AVMA member voices enable veterinary advocacy

Imagine going on a house call without a critical tool in your medical bag. That’s essentially what federal law required many veterinarians to do before the Veterinary Medicine Mobility Act was signed in 2014. The law made it legal for U.S. veterinarians to bring controlled substances beyond their clinics and across state lines to provide complete medical care to patients.

President Barack Obama’s signing of the Mobility Act was a momentous occasion for the veterinary profession. It came about through a concerted effort by AVMA members, staff and allies, who joined to form one collective voice calling for change.

A new video published on our YouTube channel describes the journey that made this key piece of legislation one of only about 250 bills signed into law from among more than 10,000 introduced during that session of Congress.

It all started with an idea — an idea that the law needed to be changed. The AVMA wrote a letter to the U.S. Drug Enforcement Administration (DEA), then engaged with the DEA, congressional offices and other key stakeholders to develop legislation to fix the law. We worked with U.S. Rep. Kurt Schrader (D-Ore.), a veterinarian, and U.S. Sen. Jerry Moran (R-Kan.) to introduce the Veterinary Medicine Mobility Act into Congress, and garnered support for the bill among more than 100 organizations.

Then came a grassroots organizing effort that recruited support from veterinarians and animal lovers alike. Led by the AVMA Congressional Advocacy Network, we encouraged AVMA members to write their congressional representatives in support of the bill. And you responded, with a staggering 25,000 letters to Congress! This groundswell of support showed members of Congress that their constituents wanted the law changed so that veterinarians could properly, and legally, treat patients outside of a clinic setting.
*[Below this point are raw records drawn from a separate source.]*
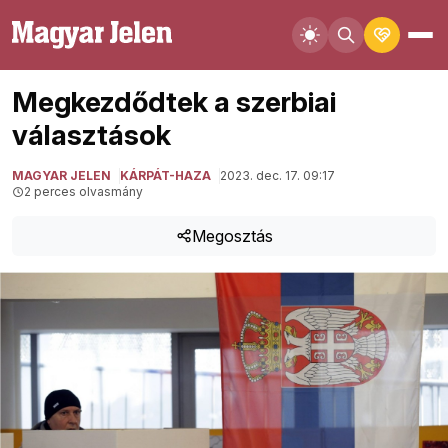
Megkezdődtek a szerbiai
választások
MAGYAR JELEN
KÁRPÁT-HAZA
2023. dec. 17. 09:17
2 perces olvasmány
Megosztás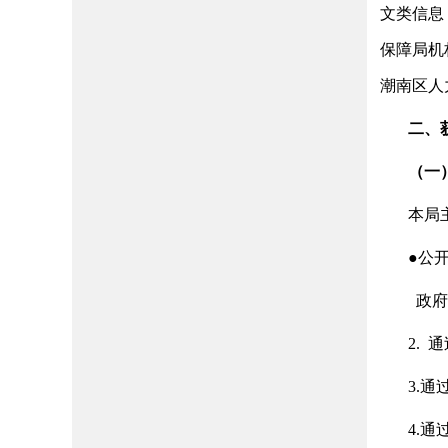
文类信息
保障局机
潮南区人
二、
（一
本局
●公
政府网
2.
3.
4.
Meanwhile, behind the scenes, AVMA Governmental Relations Division staff in Washington, D.C., worked hard to move the bill out of committee. The House passed the legislation on July 7, 2014, and the Senate followed on July 16, paving the way for it to be signed into law.

It wasn’t easy, and it didn’t happen overnight. But hard work paid off, and the collective voice of America’s veterinarians was heard loud and clear in Congress.
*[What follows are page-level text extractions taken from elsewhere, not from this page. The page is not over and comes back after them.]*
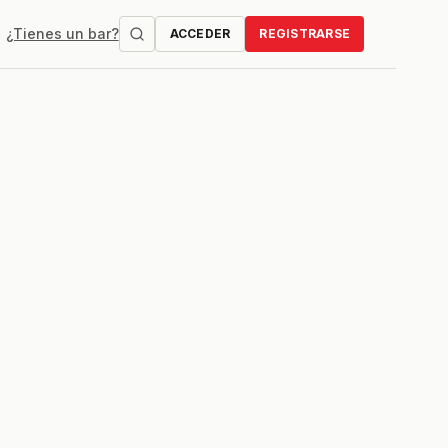
¿Tienes un bar?
ACCEDER
REGISTRARSE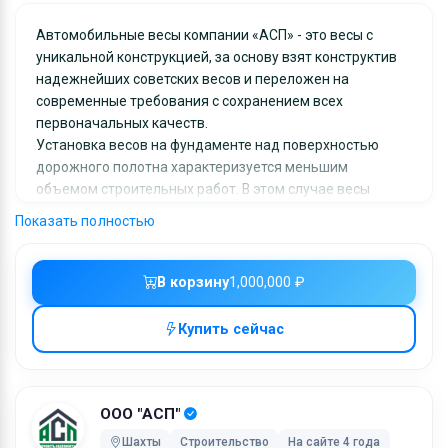
Автомобильные весы компании «АСП» - это весы с
уникальной конструкцией, за основу взят конструктив
надежнейших советских весов и переложен на
современные требования с сохранением всех
первоначальных качеств.
Установка весов на фундаменте над поверхностью
дорожного полотна характеризуется меньшим
объемом строительных работ. В этом случае весы
монтируются на уровне тридцати или сорока
Показать полностью
сантиметров над дорожным полотном. В комплектации
идут два пандуса, чтобы автомобили могли съезжать
или выезжать. В данном случае основанием весов
В корзину
1,000,000 ₽
выступают блоки из бетона, которые устанавливают
под каждую пару датчиков. Такой вид установки
Купить сейчас
достаточно экономный, поскольку не потребует
использования большого количества расходных
материалов. Кроме того, обслуживать весы при таком
способе установки достаточно удобно, ведь обеспечен
ООО "АСП"
легкий доступ к датчикам. Недостатком эстакадного
Шахты
Строительство
На сайте 4 года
Passage of the Veterinary Medicine Mobility Act is just one example of the kind of change that is possible when AVMA members join together to protect, promote and advance the veterinary profession. Watch the video, and be inspired by the awesome power of our collective passion.

4 thoughts on “AVMA member voices enable veterinary advocacy

  1. association I’m very angry that my pup wasn’t seen because money comes first not an animals life I thought you cared about animals. I was told I had to have 120.00 for the test and other fees.my pup was vomiting and lack of energy. they were more concern about the money than taking care of him. his name is max. I think the policy needs to be change so you know he died tonight I’m in San Antonio Texas

    • Mr. Harmon, we’re very sorry that your pup died and we know the heartache you’re experiencing. It’s heartbreaking to lose a pet you love, and it’s even harder when it’s unexpected. But veterinary care, like medical care, costs money. It’s unfair to say that money comes first and to call people uncaring if they expect to receive payment for the services they provide. Veterinarians cannot provide care for all pets for free, or they’d never be able to pay their bills and keep their clinics running. When someone is hungry, they can’t go into a restaurant, order a big meal, and then call the wait staff and restaurant owner greedy because they expect to be paid for the meal and service they provided. When someone has work done on their house, they can’t expect it to be free. Human hospitals are required to offer care, but they also have the means and ability to pursue legal action, wage garnishment, etc. against people who don’t pay their bills. Why do so many people expect to be paid for their own services when they provide them, yet expect veterinarians to give their services away? Many veterinarians used to accept promises to pay, either in full or in installments, and then never saw a dime of payment; therefore, they lost a lot of money providing “free” care to people who don’t place value on their services. Pet ownership is a privilege, not a right, and it comes with responsibilities – including the financial commitment to provide veterinary care.
      Veterinarians enter the career because of a deep compassion for animals and a dedication to helping animals and people. Please know that if veterinarians didn’t have to pay any bills or worry about paying any of their staff or make a living wage themselves, I have no doubt they’d be helping every animal they could for free.